5) He's D. Ops. The Department is run somewhat differently than it was
under Burnside.

When Wellingham retires in another year, he will undoubtedly be granted
an earldom. Lord Wellingham intends to retire to a large house in the
country, which is coincidentally near the field training school.
He and his wife will also maintain apartments in Washington and Paris.

Mike is an assassin for the SIS. He doesn't get much work in the
post-Cold-War world, though.

Karen Milner left the CIA and filed a sexual harassment suit against
Jeff
Ross. The Company settled with her for an undisclosed amount. She has
returned to Washington and is now running a foundation to assist retired
female intelligence officers. Two years ago someone attempted to assault
her near the Lincoln Memorial; his body, badly beaten, was found
drifting
in the Potomac. The crime remains unsolved.

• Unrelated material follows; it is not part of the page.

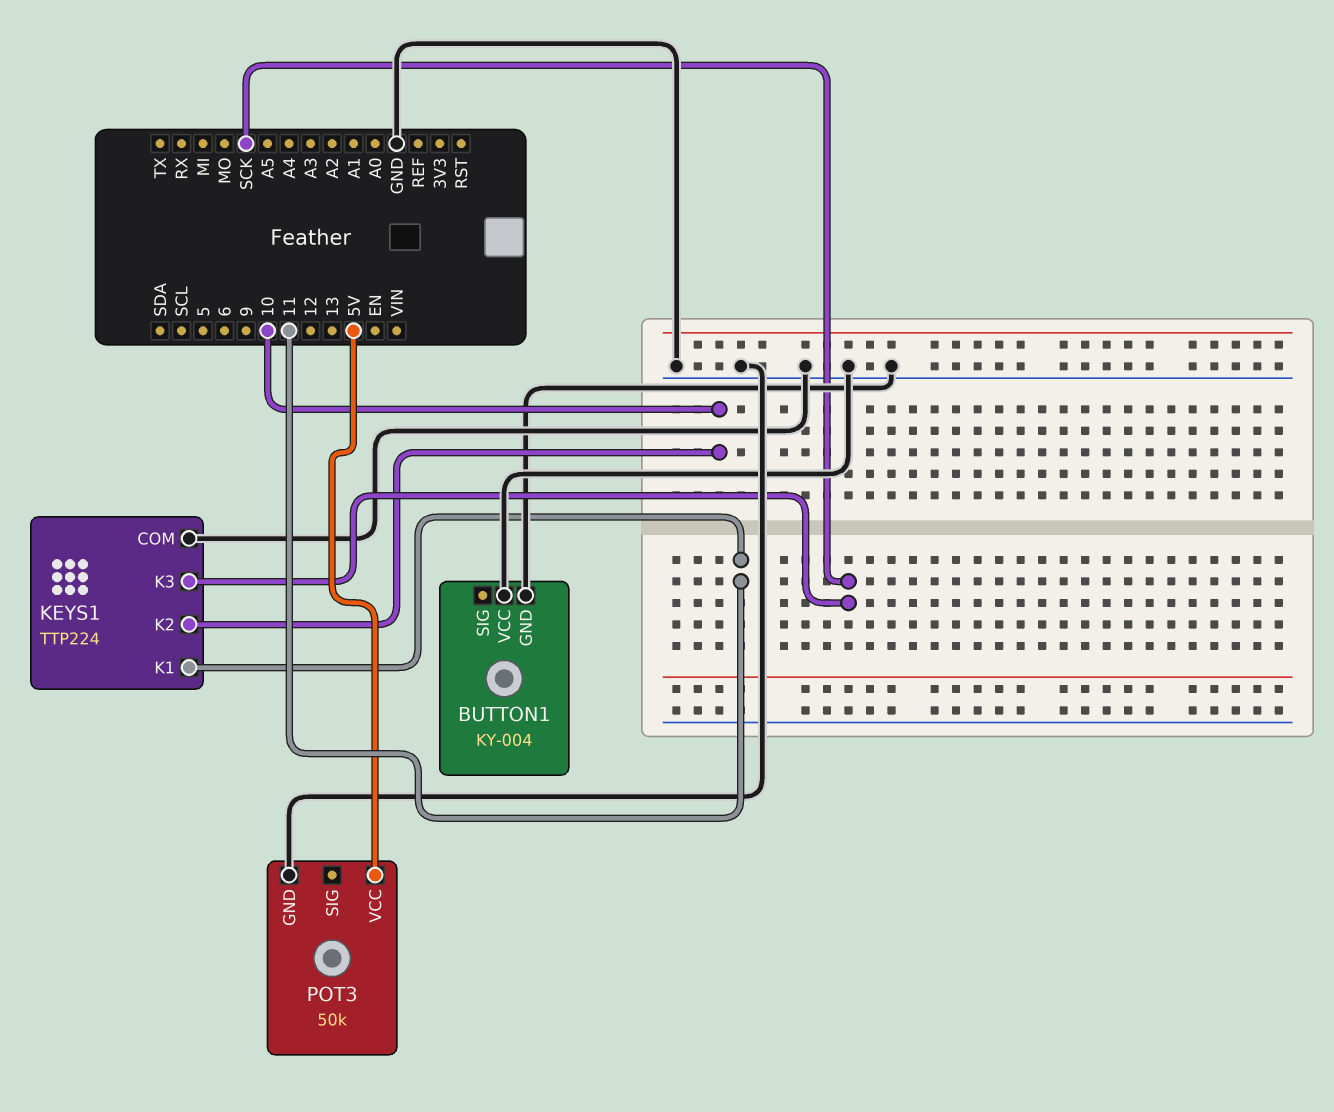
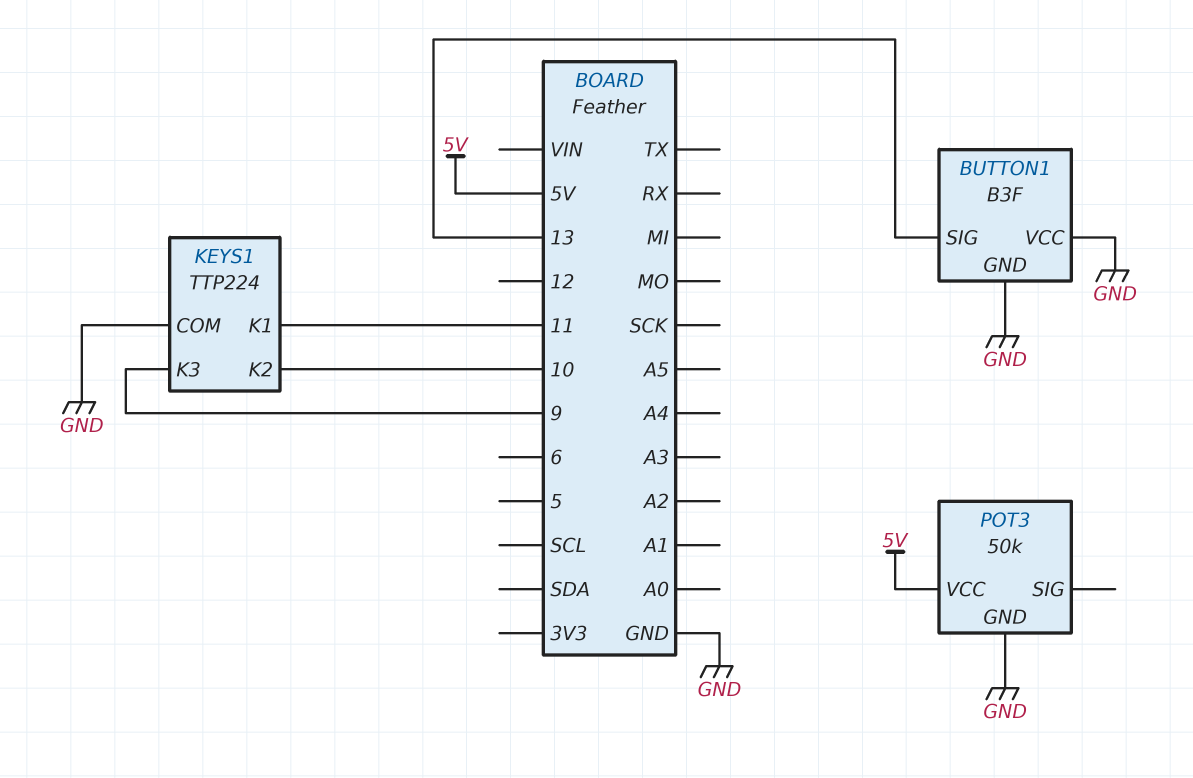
BUTTON1: KY-004 -> B3F
BUTTON1 pin SIG: none -> 13
KEYS1 pin K3: SCK -> 9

Jeff Ross' career has been somewhat stymied since the sexual harassment
suit. He was demoted from chief of station to an ordinary case officer.
His wife divorced him following the lawsuit, announcing that she was
going to find a man who didn't abuse his staff and who didn't make
disparaging remarks about her coq au vin. Ross has been drinking more
heavily of late.

Laura Dickens' grave is lonely and quiet in an East Berlin military
cemetery. In a moment of uncharacteristic sentimentality, the head of
the
Stasi, looking at her body in an East Berlin morgue, ordered that she be
buried rather than cremated and a tombstone erected. It is inscribed in
German and Latin:

"Here lies a valiant British soldier, murdered by her comrades while
doing her duty. Her name is not known.

"Dulce et decorum est pro patria mori."